After that long, long wait, we finally have a Privacy Bill being considered by Select Committee. For a bill written in 2013, it’s pretty good. It takes some of the obvious steps needed for better privacy protection. For example, it will require organisations to notify users and the Privacy Commissioner about data breaches. It will let the Commissioner issue “compliance notices” to tell organisations what they have to do in response to privacy problems.
At InternetNZ, we’ve joined the 165 other people and organisations submitting on the bill. All the submissions I’ve read support the bill as a path to better privacy protections that work for the next decade. People want better privacy, and organisations want to offer better privacy. Privacy is good for business.
Within that overall support, there are a few things we and others want improved. We think that the way New Zealand does breach notifications should be closer to the model in Australia, and under the European Union’s General Data Protection Regulation (GDPR). If organisations can align notification practices across countries, they’re more likely to do this well. We think the threshold for breach notifications should be a little bit higher to get this alignment (and to avoid flooding people with too many notifications they can’t act on).
We also want our government to think deeply about the GDPR. One reason is to see if the GDPR has good ideas, which we could adapt to suit our own framework. But the main reason is to keep our stamp of privacy approval. Right now, Europe treats New Zealand privacy law as “adequate”. That means we can export to the EU without every organisation doing its own privacy compliance. That’s a very big deal for New Zealand tech companies and exports via the internet. With a deadline of 2020 to review our privacy, we have to get our thinking caps on now.

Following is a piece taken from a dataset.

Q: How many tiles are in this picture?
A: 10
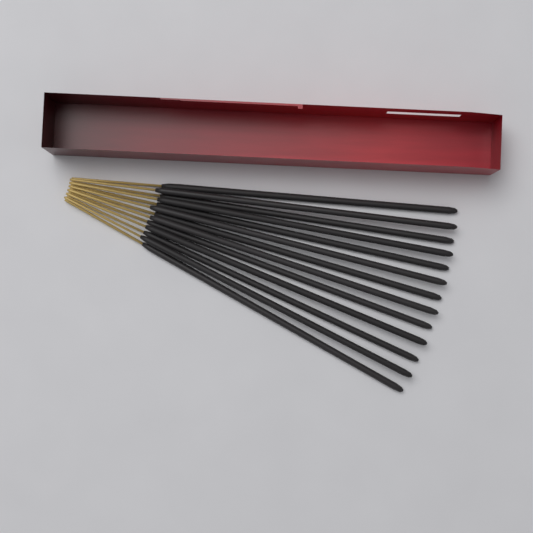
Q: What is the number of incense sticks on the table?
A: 13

The main thing we need is for our politicians to sit up and take notice. Privacy is a human right. Our privacy law is the operating system for how organisations handle our information, and it affects each of us every day.
We’re asking the Justice Select Committee to improve and pass the Privacy Bill. We’re asking them to consider and consult on new changes arising from submissions before reporting back to Parliament. And we’re asking for MPs to think about our privacy more often than Jurassic Park gets a reboot.